Run this in staging before changing lock renewal thresholds or context cancellation behavior.

lock-renewal-policy-runbook.sh
bash
# 1) Track scheduler abandonment events
# rate(cordum_scheduler_job_lock_abandoned_total[5m])

# 2) Track workflow renewal warnings
# grep/aggregate: "run lock renewal failed"

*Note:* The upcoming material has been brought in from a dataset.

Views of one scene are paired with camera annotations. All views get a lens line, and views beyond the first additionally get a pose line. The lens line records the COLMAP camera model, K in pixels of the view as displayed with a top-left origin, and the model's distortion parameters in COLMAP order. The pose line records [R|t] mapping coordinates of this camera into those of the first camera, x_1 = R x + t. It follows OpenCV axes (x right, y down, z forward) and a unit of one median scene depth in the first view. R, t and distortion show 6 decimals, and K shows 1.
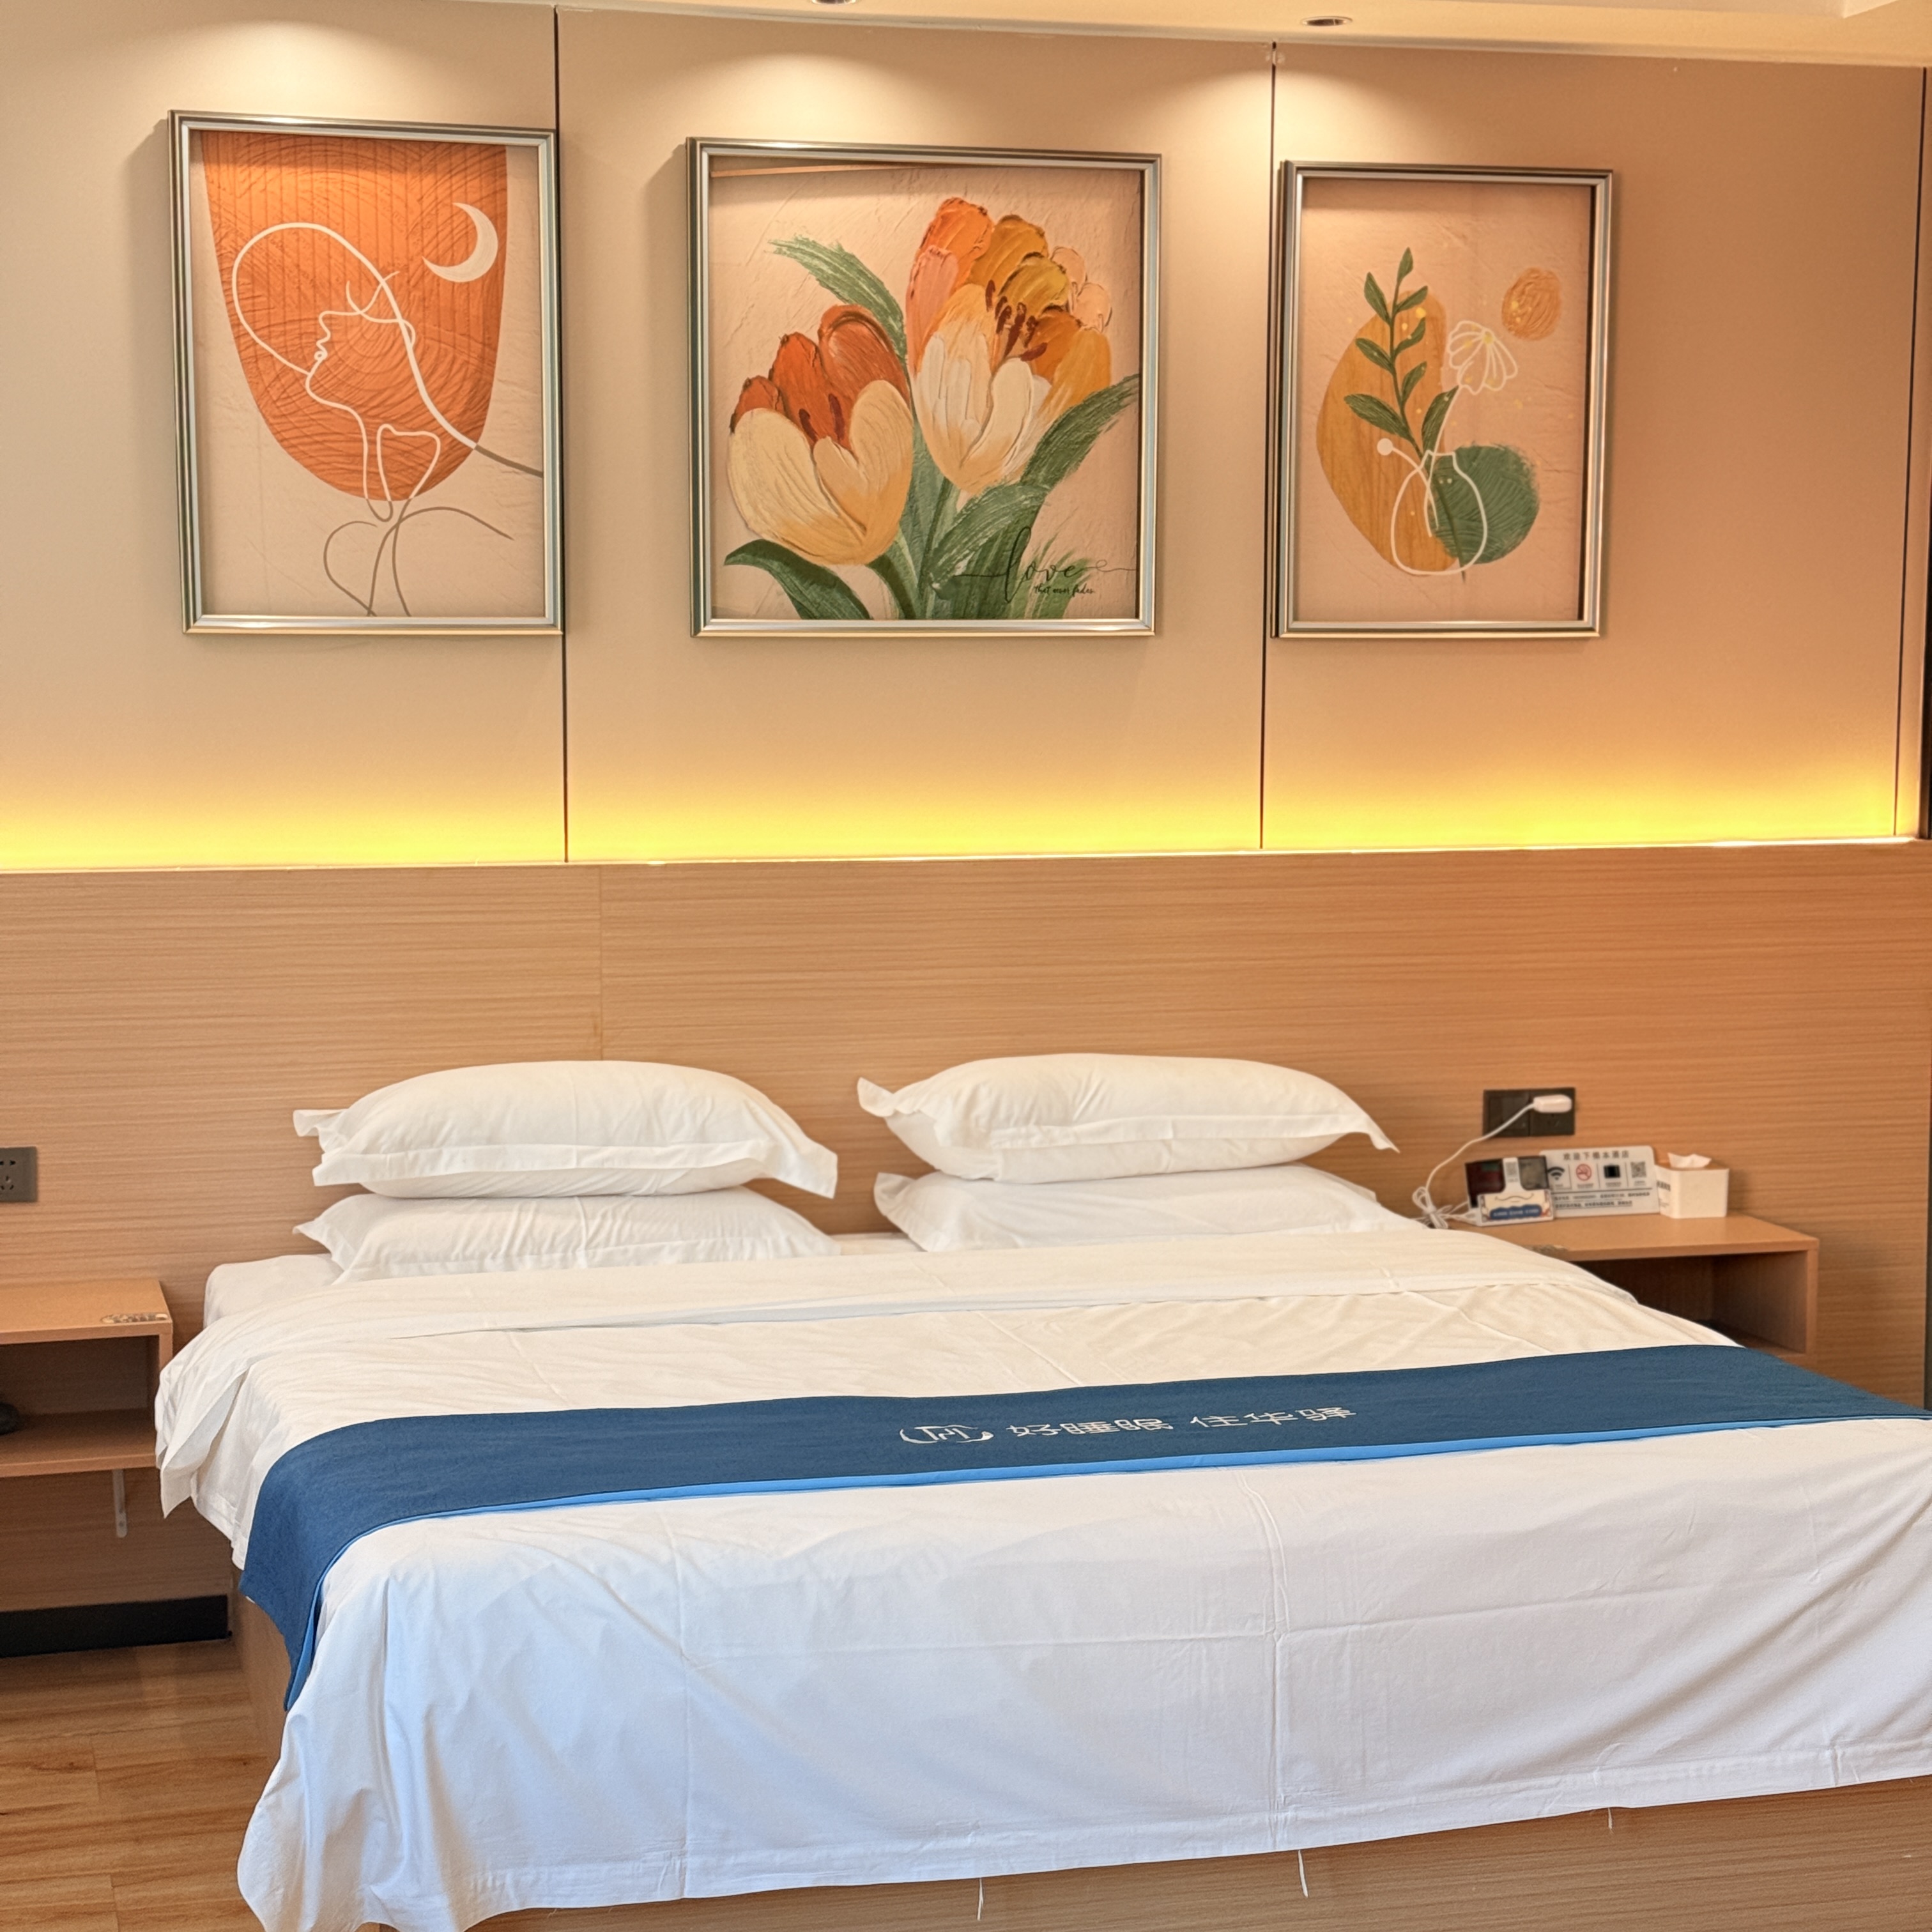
lens RADIAL K [[3640.3, 0, 962.3], [0, 3640.3, 970.0], [0, 0, 1]] dist [0.226287, 0.000000]
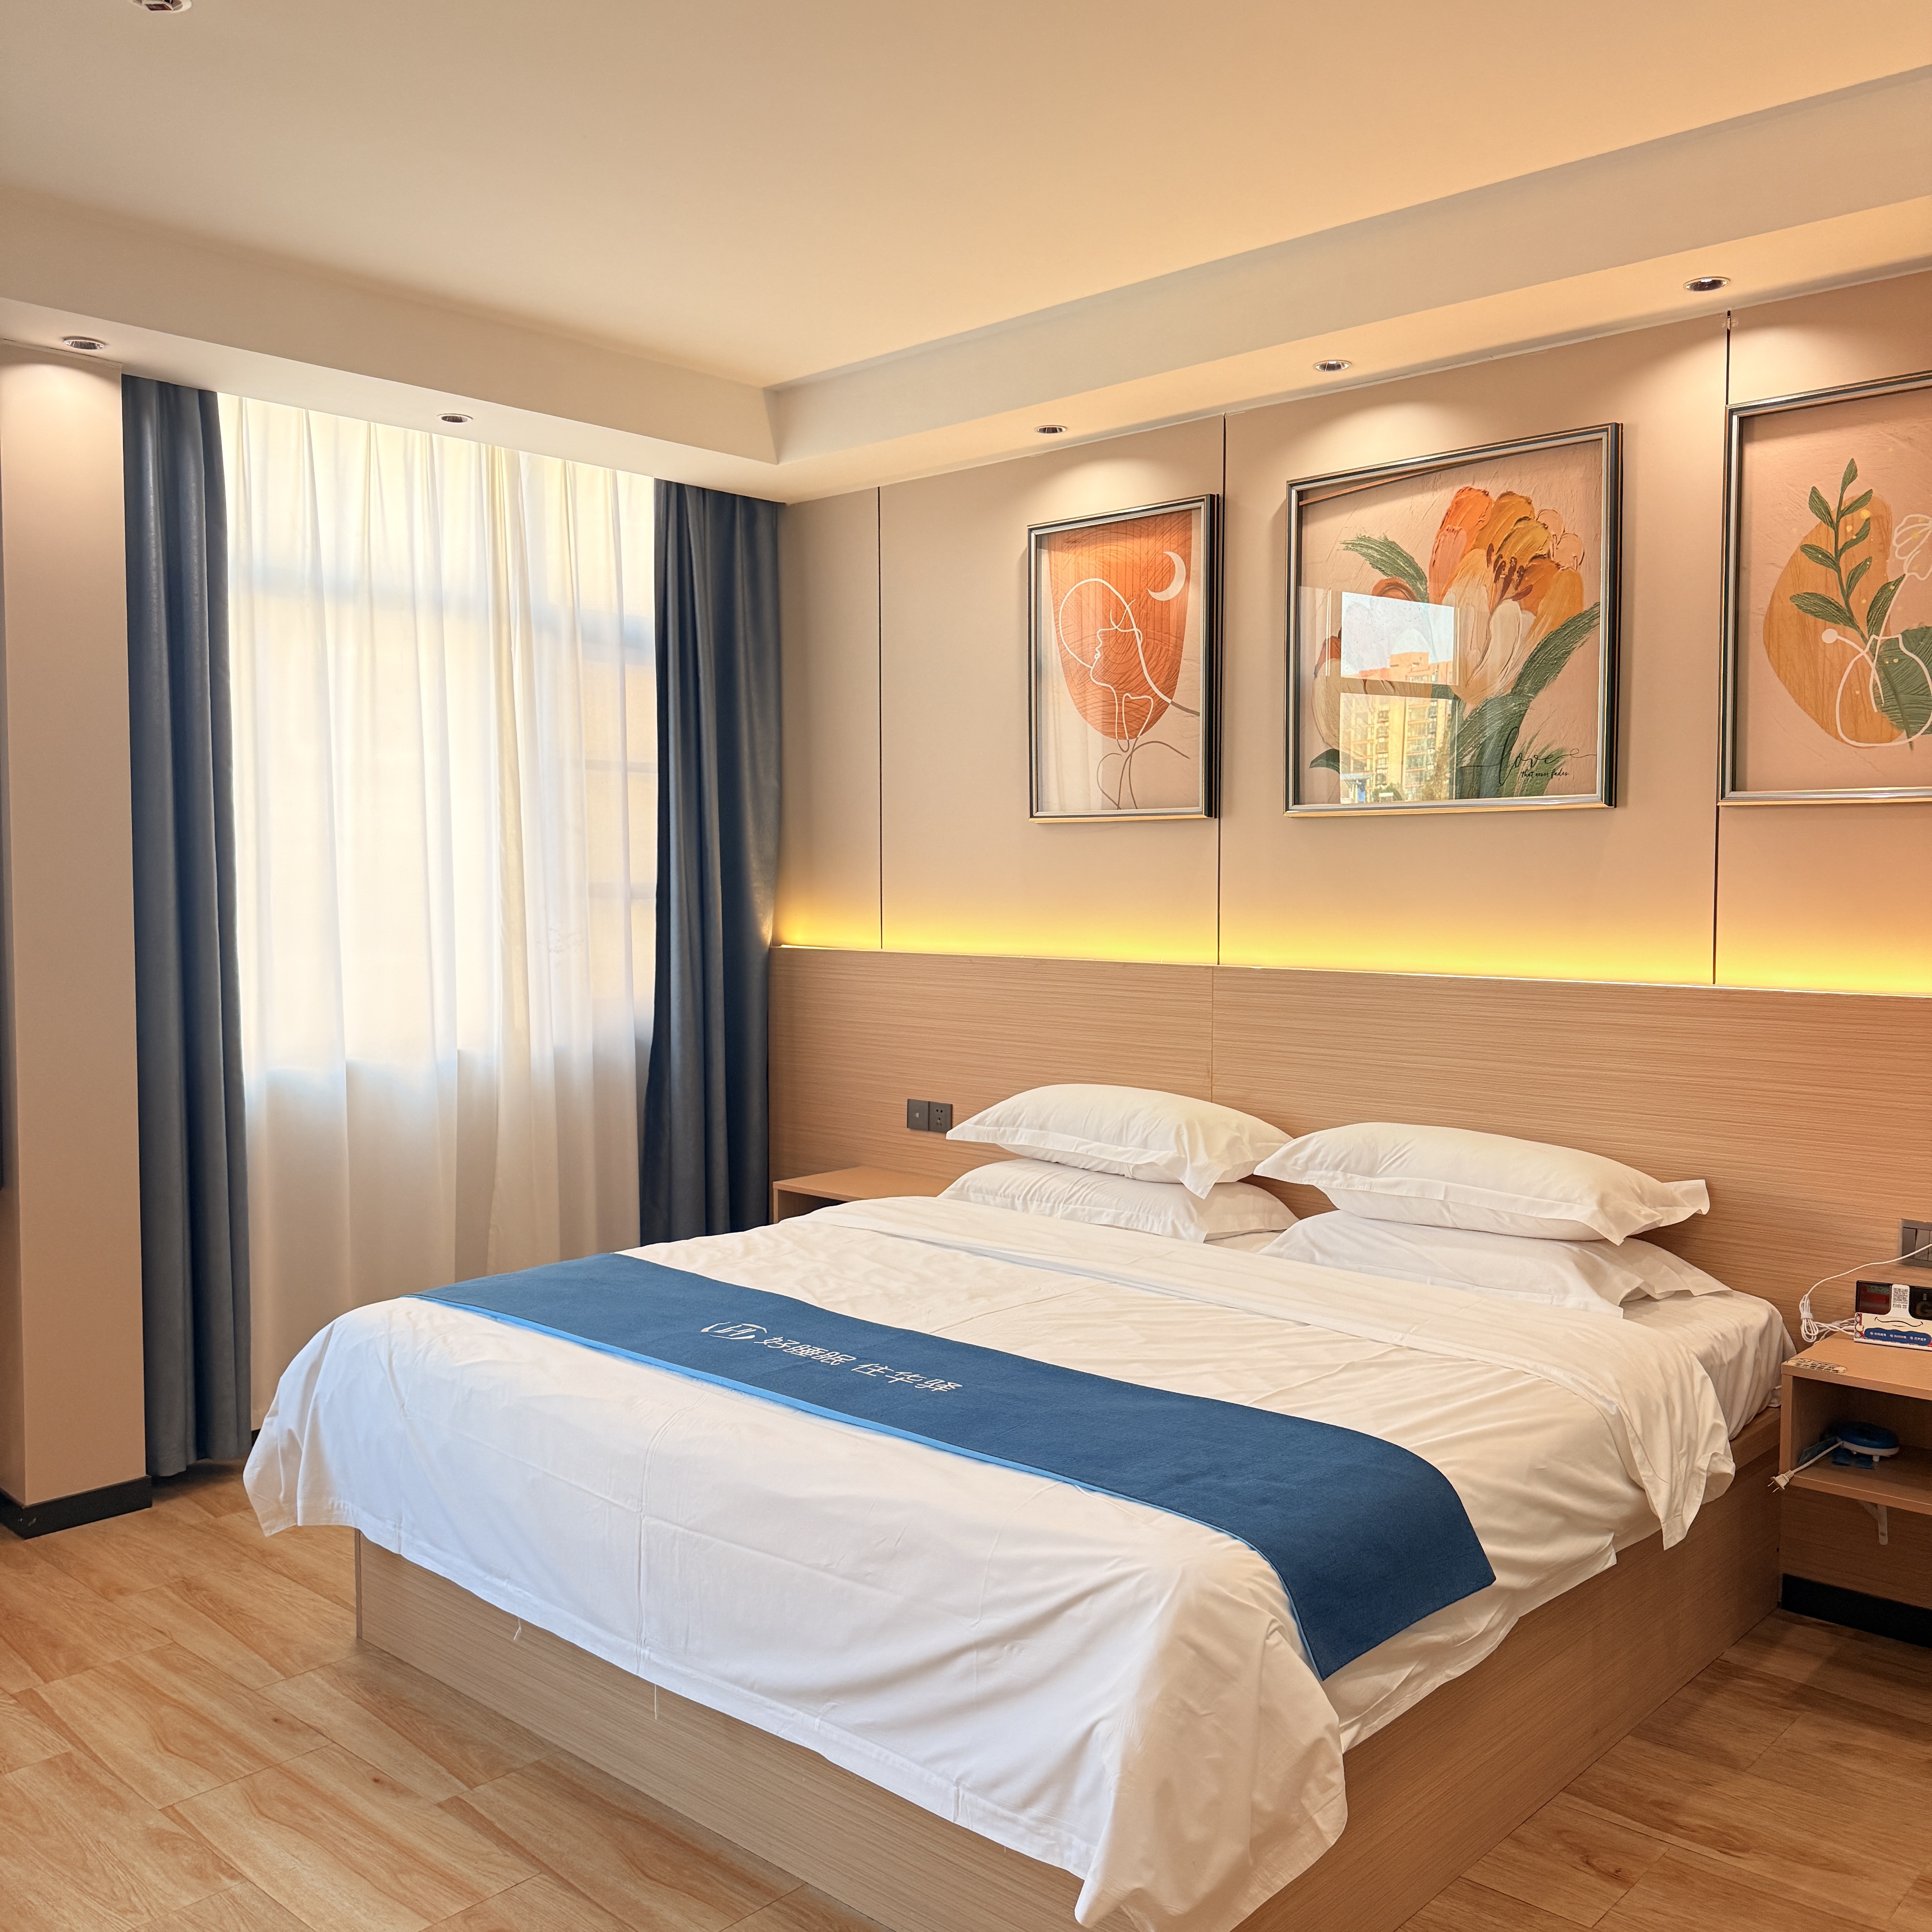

# 3) Correlate with duplicate critical-section effects
# - repeated processing for same run_id/job_id
# - state transition conflicts shortly after renewal failures

# 4) During incident, classify behavior by component
# - scheduler path should fence after 3 consecutive failures
# - workflow path currently continues unless context is canceled

# 5) Decide temporary policy
# - high-risk workloads: reduce tolerance, prefer fence/stop
# - low-risk workloads: allow continuity with stronger idempotency checks

# 6) Post-incident action
# add explicit renewal-failure SLOs and regression tests for both paths

Limitations and tradeoffs

ApproachUpsideDownside
Fence quickly after repeated renewal failureHigher correctness under uncertain lock ownership.Lower continuity during lock backend turbulence.
Warn and continueBetter short-term throughput and fewer interrupted flows.Potential overlap window after lease loss; harder correctness guarantees.
Policy by workload risk classApplies strict fencing only where correctness cost is highest.More policy and testing complexity across components.
  • - The scheduler path has clear fencing semantics and abandonment metric coverage. The workflow path currently prioritizes continuity with weaker lease-loss fencing.
  • - Workload-specific policy is often the right answer, but it requires explicit documentation and testing to avoid inconsistent behavior across components.
  • - I found strong scheduler hardening tests for consecutive failures and intermittent failures, but no equivalent workflow test enforcing a bounded-failure abandon policy.

Next step

Implement this next:

  1. 1. Define a renewal-failure policy matrix by workload risk (strict fence vs continuity).
  2. 2. Add workflow-level metric parity for renewal-failure abandonment, not only warning logs.
  3. 3. Add workflow tests that inject repeated `RenewLock` failures and validate chosen policy behavior.
  4. 4. Document expected operator response for each lock path in the runbook.

Continue with AI Agent Distributed Lock Fallback and AI Agent Lock Token Ownership.

Policy beats hope

Renewal failure handling is one of those design choices that looks optional until the first multi-replica outage. Make it explicit before that day.